RECORDS PROVIDED Start Marker

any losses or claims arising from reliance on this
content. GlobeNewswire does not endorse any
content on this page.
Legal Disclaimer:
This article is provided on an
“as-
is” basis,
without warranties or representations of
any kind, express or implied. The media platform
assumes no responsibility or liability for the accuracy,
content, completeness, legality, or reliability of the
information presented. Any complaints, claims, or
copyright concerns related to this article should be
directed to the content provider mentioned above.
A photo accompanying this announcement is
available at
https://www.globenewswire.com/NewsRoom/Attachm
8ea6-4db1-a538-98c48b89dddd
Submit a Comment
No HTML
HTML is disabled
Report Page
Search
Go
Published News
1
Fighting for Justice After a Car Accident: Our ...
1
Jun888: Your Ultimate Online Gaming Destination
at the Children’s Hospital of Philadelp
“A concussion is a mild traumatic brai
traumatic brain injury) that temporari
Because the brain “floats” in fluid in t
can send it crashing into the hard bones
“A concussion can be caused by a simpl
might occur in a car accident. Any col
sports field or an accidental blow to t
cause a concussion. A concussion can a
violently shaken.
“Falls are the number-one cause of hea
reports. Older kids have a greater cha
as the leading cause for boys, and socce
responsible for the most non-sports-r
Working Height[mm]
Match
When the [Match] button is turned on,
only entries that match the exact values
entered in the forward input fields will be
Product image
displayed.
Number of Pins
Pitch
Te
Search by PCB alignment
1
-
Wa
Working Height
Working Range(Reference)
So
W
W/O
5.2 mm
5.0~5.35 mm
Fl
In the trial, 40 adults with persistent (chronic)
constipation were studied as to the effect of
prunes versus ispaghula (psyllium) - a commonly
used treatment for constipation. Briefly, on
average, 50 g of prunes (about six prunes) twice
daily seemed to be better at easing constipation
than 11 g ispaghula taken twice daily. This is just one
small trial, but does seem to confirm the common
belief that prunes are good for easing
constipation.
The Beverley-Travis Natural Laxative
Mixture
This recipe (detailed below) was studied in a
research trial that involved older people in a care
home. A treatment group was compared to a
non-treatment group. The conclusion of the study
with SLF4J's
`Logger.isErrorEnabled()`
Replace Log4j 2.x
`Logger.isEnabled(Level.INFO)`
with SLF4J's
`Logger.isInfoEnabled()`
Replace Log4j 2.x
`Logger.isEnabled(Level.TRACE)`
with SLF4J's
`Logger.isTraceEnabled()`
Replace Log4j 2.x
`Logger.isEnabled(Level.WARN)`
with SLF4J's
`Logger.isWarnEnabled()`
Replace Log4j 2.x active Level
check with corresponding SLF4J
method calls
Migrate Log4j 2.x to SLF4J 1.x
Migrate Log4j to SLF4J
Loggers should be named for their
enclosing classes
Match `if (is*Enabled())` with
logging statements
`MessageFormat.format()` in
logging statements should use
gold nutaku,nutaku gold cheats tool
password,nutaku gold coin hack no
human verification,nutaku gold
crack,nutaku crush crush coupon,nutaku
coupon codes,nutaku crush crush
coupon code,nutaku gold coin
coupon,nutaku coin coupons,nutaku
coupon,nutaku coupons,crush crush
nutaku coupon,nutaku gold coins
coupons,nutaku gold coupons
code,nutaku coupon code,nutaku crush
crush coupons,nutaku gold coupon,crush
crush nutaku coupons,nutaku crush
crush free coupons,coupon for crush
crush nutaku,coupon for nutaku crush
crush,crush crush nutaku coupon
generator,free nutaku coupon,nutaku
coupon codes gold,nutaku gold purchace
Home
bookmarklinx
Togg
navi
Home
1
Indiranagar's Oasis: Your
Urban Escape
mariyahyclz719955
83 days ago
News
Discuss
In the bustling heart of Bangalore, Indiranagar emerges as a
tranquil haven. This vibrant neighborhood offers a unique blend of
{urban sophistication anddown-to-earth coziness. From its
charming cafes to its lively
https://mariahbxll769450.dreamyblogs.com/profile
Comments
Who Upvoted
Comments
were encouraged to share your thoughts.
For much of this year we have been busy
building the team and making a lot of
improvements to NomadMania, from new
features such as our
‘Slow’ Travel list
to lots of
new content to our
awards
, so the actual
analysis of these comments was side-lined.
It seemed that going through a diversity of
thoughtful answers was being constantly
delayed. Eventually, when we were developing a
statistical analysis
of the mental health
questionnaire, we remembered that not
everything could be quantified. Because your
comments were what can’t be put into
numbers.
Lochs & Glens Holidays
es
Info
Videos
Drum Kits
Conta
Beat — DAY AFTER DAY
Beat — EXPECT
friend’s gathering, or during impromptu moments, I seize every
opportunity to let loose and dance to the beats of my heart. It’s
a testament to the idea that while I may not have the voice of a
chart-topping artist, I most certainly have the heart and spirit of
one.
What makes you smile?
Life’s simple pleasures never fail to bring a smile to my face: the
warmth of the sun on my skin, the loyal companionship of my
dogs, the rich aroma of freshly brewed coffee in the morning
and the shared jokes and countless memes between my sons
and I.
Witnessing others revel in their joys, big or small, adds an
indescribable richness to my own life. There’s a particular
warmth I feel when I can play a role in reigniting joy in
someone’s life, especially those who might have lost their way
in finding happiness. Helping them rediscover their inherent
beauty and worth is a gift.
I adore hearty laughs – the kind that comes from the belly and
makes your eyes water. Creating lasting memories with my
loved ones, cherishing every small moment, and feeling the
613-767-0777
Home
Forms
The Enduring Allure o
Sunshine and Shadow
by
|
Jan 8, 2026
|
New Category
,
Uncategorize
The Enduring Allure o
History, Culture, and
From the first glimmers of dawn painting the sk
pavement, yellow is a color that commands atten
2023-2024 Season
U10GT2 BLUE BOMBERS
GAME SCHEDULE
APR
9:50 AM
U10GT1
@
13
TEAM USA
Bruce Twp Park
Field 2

RECORDS PROVIDED End Marker

## WORK REQUIRED
How many lines in the rows above contain the string "isEnabled"? Case counts; give only the number.

## ANSWER TO THIS PROBLEM
3